YOUR INSTRUCTIONS: Return the lines of the entries below without any changes, starting at the line that contains "genus: Tadorna" and ending after the line that contains "genus: Triplofusus".

Stored data:

--------

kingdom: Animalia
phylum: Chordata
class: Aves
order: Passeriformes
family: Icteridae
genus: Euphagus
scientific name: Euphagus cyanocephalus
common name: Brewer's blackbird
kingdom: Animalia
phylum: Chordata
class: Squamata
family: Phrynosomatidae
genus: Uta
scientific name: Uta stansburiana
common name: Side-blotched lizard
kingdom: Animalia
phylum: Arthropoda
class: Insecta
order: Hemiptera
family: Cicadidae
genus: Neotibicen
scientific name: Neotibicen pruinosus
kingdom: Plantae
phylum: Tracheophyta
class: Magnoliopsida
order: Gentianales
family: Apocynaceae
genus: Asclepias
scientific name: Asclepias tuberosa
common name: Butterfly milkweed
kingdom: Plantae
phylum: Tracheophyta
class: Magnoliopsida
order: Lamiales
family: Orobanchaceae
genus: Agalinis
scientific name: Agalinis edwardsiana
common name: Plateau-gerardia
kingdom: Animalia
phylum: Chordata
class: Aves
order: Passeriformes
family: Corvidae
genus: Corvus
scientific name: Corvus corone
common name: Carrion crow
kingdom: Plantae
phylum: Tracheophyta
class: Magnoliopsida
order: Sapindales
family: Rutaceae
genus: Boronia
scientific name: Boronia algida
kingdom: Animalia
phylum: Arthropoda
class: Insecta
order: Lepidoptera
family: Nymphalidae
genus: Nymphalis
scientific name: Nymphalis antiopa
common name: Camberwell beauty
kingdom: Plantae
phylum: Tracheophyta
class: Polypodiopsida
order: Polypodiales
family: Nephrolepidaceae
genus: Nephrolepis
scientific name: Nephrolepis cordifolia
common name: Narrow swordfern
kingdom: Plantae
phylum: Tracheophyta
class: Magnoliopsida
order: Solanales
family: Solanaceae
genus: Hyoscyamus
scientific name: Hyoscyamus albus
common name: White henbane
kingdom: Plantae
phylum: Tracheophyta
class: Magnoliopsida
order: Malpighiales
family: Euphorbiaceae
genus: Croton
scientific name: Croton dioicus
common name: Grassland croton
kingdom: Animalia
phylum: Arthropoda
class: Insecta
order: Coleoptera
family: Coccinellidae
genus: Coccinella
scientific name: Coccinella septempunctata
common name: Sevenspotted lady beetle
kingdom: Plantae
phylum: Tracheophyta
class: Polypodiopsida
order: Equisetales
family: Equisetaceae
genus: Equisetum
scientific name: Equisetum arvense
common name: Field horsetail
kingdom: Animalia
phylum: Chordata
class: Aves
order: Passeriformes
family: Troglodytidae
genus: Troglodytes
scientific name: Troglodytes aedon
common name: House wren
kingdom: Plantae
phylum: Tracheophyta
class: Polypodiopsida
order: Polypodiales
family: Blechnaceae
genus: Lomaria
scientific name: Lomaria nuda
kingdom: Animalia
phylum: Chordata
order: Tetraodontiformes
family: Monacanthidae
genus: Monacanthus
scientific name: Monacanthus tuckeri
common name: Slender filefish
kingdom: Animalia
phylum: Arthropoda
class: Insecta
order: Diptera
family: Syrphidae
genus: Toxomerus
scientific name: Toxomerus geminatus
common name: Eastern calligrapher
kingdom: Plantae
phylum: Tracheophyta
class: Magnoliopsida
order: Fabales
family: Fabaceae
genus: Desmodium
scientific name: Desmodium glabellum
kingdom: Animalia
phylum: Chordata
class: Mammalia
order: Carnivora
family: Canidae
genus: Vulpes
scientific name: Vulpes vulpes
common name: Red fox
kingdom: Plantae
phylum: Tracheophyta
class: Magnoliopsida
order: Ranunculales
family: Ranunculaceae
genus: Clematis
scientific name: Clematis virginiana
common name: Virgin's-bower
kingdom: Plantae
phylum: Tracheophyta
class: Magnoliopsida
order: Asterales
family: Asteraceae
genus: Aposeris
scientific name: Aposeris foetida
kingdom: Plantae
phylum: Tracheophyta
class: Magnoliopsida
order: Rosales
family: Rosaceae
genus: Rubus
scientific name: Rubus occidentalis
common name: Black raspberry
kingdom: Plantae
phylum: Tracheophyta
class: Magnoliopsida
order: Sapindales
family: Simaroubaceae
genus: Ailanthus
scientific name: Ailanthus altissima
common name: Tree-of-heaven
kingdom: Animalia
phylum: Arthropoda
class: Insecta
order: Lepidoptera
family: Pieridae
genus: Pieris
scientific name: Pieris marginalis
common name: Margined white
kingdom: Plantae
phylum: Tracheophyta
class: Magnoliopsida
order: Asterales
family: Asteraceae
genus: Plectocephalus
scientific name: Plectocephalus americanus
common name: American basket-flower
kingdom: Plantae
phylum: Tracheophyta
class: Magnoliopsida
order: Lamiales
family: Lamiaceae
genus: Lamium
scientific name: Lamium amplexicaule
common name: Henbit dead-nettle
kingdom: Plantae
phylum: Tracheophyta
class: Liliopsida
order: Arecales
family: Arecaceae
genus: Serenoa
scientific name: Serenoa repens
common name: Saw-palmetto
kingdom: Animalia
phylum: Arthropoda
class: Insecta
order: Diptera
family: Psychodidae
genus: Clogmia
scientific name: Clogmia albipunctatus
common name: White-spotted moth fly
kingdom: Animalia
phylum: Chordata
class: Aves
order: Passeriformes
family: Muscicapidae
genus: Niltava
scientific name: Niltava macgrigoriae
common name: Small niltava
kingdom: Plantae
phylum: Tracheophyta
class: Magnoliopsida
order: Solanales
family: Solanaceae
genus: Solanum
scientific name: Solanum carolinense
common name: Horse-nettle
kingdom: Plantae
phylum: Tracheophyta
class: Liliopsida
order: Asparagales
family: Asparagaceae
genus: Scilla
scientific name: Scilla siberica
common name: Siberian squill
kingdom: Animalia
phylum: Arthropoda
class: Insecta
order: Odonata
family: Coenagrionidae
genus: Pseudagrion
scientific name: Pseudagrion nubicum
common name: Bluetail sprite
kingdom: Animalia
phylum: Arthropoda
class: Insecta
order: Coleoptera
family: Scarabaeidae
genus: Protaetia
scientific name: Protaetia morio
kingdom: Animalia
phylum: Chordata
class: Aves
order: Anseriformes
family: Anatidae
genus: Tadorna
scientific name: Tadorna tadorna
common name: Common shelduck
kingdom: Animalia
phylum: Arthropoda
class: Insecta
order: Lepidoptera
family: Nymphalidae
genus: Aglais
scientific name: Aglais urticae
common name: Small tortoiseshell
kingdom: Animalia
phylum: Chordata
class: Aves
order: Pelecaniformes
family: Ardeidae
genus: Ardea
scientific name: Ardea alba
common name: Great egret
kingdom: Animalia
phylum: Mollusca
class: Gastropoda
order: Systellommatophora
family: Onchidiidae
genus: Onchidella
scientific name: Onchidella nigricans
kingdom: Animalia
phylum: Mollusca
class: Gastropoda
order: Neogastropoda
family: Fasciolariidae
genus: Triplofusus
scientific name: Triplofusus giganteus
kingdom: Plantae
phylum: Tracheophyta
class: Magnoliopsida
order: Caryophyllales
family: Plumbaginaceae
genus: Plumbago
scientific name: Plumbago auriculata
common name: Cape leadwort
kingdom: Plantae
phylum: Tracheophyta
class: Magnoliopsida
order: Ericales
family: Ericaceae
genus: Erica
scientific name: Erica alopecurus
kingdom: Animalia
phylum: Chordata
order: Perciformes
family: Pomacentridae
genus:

--------

SOLUTION TO THE EXERCISE:
genus: Tadorna
scientific name: Tadorna tadorna
common name: Common shelduck
kingdom: Animalia
phylum: Arthropoda
class: Insecta
order: Lepidoptera
family: Nymphalidae
genus: Aglais
scientific name: Aglais urticae
common name: Small tortoiseshell
kingdom: Animalia
phylum: Chordata
class: Aves
order: Pelecaniformes
family: Ardeidae
genus: Ardea
scientific name: Ardea alba
common name: Great egret
kingdom: Animalia
phylum: Mollusca
class: Gastropoda
order: Systellommatophora
family: Onchidiidae
genus: Onchidella
scientific name: Onchidella nigricans
kingdom: Animalia
phylum: Mollusca
class: Gastropoda
order: Neogastropoda
family: Fasciolariidae
genus: Triplofusus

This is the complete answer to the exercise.